→ 本文抜粋:
════════
このような傾向や変化を踏まえると、人材の定着について考える時に、組織のつながり資産を増やし、個々の働きやすさや働きがいを高めていくというES(人間性尊重)の視点で取り組むべき施策を考えていく必要があると言えます。 具体的には、以下の点に紐づけて、施策を考えていくことが重要です。

●社員体験価値(Employee Experience)を意識した社内施策を組み立てる

社員体験価値とは「社員が自社の組織で働いていくことを通して得られるあらゆる経験から生まれる価値」を指し、入社時、配属時、昇格時、異動時、等々さまざまなできごと・局面においてどのような価値をもたらすことができるのかを考えながら、風土の醸成や施策の立案に取り組むことが重要です。

例)入社した日にウェルカムランチを開催し、職場全体の歓迎ムードを高める・・・当人の入社に際しての不安が払しょくされ、仲間との一体感やワクワク感を高めることができ、モチベーションを持続することができる。

例)昇格して新たな部署に赴任する社員に向けてメンター制度を設け、リーダーとしての日々の気づきや悩みを吐き出し思考を整理する時間を定期的につくる・・・役割が変化したことにより生じる混乱・不安を抱え込むことなく、心身良い状態で職場のマネジメントにあたることができる。

●経験学習モデルをまわす

「自分が実際に経験したことから学びを得ること」を経験学習と言い、そのプロセスのことを経験学習モデルと呼びます。「経験→内省→概念化→実践」というサイクルをまわしていくことで、学びを重ね成長・変容していく、という考え方です。
════════
→ 課題 1: 人材の定着を扱った本文から、「例)昇格して新たな部署に赴任」から「していく、という考え方です。」までを一字一句違えずに書き写しなさい。
本文と一覧は、それぞれ独立した別個の資料である。

→ 入力データ:
════════
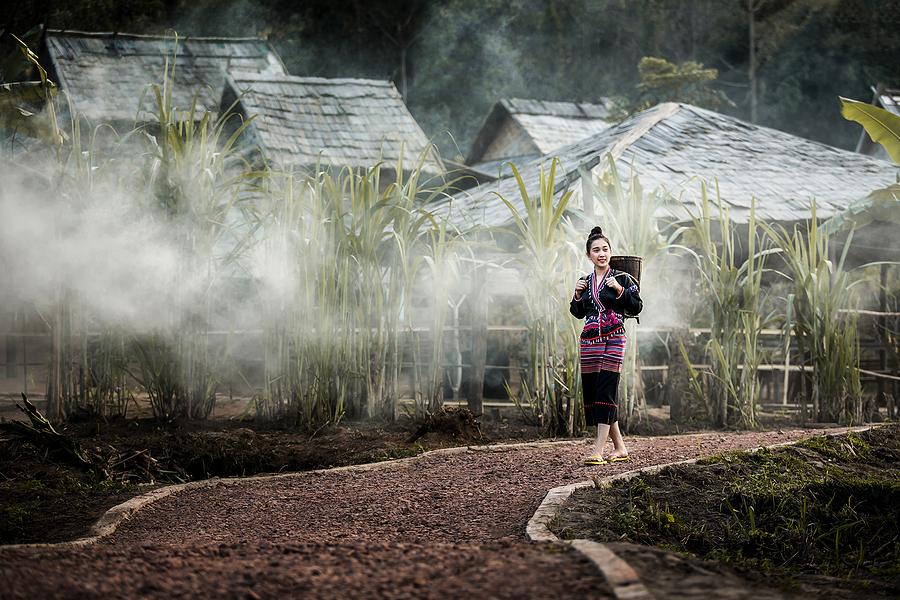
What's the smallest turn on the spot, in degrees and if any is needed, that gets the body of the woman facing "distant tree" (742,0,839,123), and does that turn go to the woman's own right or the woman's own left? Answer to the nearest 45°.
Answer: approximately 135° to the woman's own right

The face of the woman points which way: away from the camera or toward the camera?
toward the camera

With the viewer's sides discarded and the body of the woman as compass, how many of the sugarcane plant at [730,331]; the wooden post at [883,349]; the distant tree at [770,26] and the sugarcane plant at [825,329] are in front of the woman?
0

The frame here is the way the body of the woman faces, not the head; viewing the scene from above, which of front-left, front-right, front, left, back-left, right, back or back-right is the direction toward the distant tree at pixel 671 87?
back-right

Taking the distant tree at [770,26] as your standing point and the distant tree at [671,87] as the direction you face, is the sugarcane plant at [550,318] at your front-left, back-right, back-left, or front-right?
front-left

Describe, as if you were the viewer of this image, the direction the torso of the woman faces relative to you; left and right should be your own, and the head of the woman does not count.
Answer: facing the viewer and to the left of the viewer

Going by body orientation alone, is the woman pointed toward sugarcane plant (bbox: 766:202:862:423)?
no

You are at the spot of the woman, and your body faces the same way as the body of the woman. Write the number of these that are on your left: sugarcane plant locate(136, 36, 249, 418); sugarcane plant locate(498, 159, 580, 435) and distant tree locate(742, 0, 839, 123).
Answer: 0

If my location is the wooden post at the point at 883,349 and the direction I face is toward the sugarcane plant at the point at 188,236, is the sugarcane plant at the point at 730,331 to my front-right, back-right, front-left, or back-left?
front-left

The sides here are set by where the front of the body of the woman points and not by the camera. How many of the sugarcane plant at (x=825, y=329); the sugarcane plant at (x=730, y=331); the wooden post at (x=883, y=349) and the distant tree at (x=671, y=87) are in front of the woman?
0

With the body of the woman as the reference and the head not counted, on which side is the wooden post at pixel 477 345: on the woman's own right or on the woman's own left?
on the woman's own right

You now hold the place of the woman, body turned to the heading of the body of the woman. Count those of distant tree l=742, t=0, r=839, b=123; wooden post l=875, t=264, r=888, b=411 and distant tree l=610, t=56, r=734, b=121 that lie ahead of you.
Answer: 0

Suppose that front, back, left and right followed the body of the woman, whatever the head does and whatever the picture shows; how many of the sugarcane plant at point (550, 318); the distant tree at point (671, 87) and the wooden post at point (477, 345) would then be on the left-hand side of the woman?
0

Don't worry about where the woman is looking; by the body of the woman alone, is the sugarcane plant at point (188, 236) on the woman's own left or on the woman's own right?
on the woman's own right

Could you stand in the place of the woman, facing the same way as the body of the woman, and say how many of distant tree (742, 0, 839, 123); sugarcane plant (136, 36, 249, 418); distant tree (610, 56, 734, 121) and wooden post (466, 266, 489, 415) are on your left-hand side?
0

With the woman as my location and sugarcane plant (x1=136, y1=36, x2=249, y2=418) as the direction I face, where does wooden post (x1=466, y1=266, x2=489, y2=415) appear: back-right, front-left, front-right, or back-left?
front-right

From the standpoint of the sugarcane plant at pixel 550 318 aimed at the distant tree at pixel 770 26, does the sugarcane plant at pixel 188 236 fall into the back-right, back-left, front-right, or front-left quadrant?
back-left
════════
→ 課題 2: 一覧のうち、「alone」という語を含む行をすべて書き出しなさい。

→ 解答 1:
例)昇格して新たな部署に赴任する社員に向けてメンター制度を設け、リーダーとしての日々の気づきや悩みを吐き出し思考を整理する時間を定期的につくる・・・役割が変化したことにより生じる混乱・不安を抱え込むことなく、心身良い状態で職場のマネジメントにあたることができる。

●経験学習モデルをまわす

「自分が実際に経験したことから学びを得ること」を経験学習と言い、そのプロセスのことを経験学習モデルと呼びます。「経験→内省→概念化→実践」というサイクルをまわしていくことで、学びを重ね成長・変容していく、という考え方です。

→ 解答 2:
Going by body orientation alone, is the woman pointed toward sugarcane plant (bbox: 766:202:862:423)?
Don't worry about where the woman is looking; by the body of the woman alone, is the sugarcane plant at point (188, 236) on the woman's own left or on the woman's own right?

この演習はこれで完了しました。